*EXERCISE OBJECTIVE:* In the records below, find the line containing "index tip: (395, 404)" and the line containing "pinky tip: (314, 417)"; please repeat exactly the lines from one to the other, both included, and nothing more.

*STUDY MATERIAL:*
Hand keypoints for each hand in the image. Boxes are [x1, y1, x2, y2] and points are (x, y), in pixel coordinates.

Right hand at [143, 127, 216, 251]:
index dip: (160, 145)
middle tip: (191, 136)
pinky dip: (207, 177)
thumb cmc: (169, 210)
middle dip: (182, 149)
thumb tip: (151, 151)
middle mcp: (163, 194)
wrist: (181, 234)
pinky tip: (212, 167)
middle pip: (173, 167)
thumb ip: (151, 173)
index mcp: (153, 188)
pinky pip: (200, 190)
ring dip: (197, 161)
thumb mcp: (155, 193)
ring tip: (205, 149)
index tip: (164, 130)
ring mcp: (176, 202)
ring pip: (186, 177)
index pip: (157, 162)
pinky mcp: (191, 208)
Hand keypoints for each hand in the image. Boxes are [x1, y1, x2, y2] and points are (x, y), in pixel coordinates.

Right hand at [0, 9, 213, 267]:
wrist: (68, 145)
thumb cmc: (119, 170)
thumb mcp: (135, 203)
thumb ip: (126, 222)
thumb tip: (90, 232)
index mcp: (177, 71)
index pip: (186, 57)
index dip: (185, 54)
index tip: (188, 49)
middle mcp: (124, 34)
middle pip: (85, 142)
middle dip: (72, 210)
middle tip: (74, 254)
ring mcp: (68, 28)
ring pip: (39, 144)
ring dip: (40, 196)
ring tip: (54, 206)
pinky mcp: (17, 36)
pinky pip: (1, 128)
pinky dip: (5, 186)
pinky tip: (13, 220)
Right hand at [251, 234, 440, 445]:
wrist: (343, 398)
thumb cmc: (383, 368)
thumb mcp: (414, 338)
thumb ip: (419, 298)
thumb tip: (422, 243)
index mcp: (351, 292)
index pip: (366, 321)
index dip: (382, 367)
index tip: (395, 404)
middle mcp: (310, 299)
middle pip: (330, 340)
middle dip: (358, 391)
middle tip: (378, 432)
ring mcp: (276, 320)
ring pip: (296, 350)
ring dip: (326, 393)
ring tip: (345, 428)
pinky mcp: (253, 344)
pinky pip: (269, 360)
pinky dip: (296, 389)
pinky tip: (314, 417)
* * *
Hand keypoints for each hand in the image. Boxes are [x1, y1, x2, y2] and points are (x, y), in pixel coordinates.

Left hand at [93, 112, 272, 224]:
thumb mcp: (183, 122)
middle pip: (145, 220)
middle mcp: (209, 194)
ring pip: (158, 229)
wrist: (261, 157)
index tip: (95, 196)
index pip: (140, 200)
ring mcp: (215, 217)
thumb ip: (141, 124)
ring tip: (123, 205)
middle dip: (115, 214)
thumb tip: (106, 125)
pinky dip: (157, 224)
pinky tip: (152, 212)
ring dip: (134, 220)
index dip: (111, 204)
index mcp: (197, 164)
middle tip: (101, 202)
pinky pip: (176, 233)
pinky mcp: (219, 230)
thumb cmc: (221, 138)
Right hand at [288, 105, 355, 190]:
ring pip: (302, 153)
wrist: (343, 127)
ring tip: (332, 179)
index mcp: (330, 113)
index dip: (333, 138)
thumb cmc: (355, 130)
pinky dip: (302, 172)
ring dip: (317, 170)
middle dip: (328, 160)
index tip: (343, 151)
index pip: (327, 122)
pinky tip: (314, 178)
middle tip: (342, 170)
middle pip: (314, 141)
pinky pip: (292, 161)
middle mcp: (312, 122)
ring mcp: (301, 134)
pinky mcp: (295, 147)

*EXERCISE OUTPUT:*
index tip: (395, 404)
middle mcp: (310, 299)
middle pip: (330, 340)
middle dip: (358, 391)
middle tip: (378, 432)
ring mcp: (276, 320)
ring pip: (296, 350)
ring dip: (326, 393)
ring tip: (345, 428)
pinky mcp: (253, 344)
pinky pip: (269, 360)
pinky dip: (296, 389)
pinky tip: (314, 417)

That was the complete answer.